§ Written task
Set down exactly the lines in the records below that run from the line with "Problem ―A Conjoint" to the line with "Tadashi Yukimoto, Kayo Murakami", inclusive, and nothing more.

········

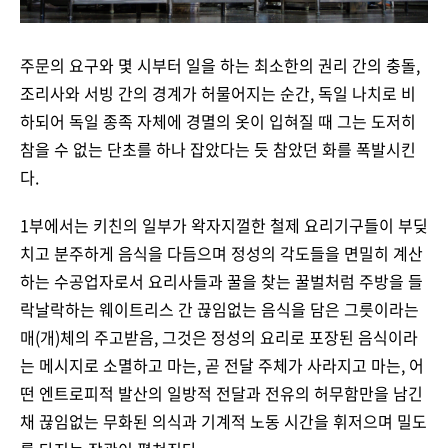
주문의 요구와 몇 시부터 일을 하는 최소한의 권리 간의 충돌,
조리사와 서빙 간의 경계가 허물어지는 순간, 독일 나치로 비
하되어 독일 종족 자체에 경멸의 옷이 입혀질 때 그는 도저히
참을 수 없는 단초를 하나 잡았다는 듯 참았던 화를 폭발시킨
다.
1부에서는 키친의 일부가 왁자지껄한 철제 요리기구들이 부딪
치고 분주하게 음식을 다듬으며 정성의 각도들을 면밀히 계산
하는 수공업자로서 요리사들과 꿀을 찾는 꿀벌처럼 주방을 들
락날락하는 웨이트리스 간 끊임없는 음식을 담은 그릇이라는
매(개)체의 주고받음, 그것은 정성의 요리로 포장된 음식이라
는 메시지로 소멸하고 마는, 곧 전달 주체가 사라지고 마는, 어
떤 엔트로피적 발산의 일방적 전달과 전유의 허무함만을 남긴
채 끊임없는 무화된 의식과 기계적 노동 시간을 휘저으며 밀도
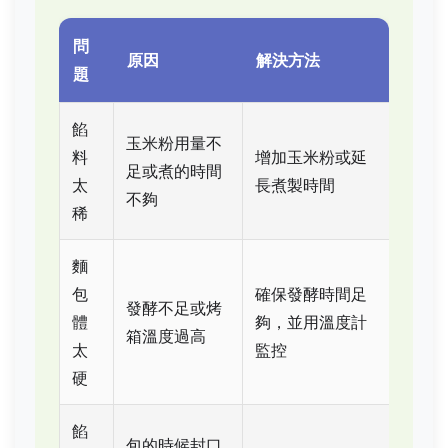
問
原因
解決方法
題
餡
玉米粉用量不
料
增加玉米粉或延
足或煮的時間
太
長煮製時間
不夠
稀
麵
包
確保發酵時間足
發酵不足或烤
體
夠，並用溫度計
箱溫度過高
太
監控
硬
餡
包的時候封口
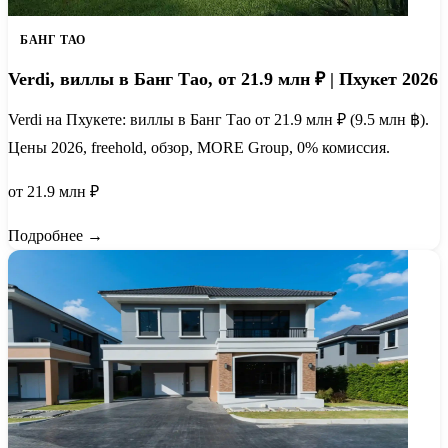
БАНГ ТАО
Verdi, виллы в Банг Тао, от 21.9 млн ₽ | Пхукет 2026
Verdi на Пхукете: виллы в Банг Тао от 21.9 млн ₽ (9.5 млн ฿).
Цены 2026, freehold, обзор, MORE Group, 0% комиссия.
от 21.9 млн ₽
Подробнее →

········

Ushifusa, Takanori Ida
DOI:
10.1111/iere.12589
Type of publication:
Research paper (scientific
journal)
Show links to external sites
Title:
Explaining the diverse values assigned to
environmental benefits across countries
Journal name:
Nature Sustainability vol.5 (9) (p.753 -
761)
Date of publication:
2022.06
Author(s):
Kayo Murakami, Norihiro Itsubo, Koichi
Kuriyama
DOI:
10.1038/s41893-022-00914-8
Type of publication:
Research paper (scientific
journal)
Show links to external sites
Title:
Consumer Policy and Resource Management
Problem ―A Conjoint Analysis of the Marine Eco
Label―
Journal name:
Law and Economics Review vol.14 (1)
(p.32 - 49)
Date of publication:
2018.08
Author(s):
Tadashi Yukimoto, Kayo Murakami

········

§ Exercise answer
Problem ―A Conjoint Analysis of the Marine Eco
Label―
Journal name:
Law and Economics Review vol.14 (1)
(p.32 - 49)
Date of publication:
2018.08
Author(s):
Tadashi Yukimoto, Kayo Murakami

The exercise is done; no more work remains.